§ **PROVIDED PASSAGE**:
══════
This Masonic temple stands on the cliff of a prominent ridge facing Main Street (U.S. 6) just south of Woodbury. The building displays Greek Revival influence and deep Masonic themes in its design.

In eighteenth-century Connecticut, the values of liberty, equality, and fraternity aligned the Masons with the aims of Revolutionary Americans. Fraternity was a popular virtue for colonists because their social connections and positions in the New World were severed from the strict order of the Old World.  It was within this setting, and its implicit desire for stability, community, and social rank, that the brothers of Woodbury formed their Lodge on the Rock, now considered the oldest Masonic temple in continuous use in Connecticut.
══════
§ **RECORDS PROVIDED**:
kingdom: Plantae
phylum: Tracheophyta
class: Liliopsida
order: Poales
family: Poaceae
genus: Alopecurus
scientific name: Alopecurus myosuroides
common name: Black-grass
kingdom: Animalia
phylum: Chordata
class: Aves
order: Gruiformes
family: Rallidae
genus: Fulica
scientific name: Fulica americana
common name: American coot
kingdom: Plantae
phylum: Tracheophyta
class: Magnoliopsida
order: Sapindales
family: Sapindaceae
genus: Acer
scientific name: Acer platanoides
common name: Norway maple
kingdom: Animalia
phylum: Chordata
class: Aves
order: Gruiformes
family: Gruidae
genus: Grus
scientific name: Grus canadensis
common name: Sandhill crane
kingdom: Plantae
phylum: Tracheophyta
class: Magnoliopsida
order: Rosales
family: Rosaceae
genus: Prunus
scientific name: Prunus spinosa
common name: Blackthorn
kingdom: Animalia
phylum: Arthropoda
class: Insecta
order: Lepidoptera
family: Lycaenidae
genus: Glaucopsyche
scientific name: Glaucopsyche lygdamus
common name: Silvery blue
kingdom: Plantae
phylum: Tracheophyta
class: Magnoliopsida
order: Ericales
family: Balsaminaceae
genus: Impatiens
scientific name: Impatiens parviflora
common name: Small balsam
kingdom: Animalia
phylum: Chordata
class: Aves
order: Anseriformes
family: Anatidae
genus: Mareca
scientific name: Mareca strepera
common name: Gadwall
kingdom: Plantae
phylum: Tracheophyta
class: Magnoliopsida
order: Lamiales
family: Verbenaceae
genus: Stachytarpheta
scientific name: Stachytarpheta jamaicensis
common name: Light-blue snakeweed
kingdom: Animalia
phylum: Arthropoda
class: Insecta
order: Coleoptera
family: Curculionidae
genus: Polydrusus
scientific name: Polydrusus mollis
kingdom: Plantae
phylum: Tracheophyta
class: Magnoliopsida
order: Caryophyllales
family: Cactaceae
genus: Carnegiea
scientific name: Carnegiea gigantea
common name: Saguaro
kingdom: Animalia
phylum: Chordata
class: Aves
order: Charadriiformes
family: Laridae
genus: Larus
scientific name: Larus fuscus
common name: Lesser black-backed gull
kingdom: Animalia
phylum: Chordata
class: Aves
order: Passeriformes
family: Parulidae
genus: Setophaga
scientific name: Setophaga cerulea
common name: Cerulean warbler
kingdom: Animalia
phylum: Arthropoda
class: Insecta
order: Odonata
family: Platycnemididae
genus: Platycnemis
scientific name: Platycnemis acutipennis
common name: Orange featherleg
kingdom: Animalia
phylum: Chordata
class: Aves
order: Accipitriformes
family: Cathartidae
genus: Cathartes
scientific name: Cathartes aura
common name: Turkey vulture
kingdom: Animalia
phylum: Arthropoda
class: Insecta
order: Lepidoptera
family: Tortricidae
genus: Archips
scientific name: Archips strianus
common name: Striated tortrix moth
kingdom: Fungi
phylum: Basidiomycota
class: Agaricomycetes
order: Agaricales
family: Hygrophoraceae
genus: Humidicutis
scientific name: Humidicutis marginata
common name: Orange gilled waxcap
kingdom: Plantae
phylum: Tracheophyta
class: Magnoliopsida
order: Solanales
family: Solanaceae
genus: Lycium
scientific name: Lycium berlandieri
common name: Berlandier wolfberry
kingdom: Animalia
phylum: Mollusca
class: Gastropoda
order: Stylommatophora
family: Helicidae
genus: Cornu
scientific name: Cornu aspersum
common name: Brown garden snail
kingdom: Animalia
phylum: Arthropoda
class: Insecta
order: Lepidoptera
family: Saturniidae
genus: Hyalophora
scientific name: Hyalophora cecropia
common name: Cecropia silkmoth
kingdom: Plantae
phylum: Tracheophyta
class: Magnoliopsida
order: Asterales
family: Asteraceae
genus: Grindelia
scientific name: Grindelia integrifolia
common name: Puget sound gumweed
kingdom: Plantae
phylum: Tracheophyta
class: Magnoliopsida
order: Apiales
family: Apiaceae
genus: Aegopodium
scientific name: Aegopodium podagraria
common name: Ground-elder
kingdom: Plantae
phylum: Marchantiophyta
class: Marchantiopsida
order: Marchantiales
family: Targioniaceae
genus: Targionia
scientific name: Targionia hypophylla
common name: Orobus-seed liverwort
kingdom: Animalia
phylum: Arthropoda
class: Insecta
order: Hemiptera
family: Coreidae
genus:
══════
§ **TASK DIRECTIONS**: List the values that the passage on the Woodbury Masonic temple says aligned the Masons with the aims of Revolutionary Americans.

§ **RIGHT ANSWER**: Liberty, equality, and fraternity.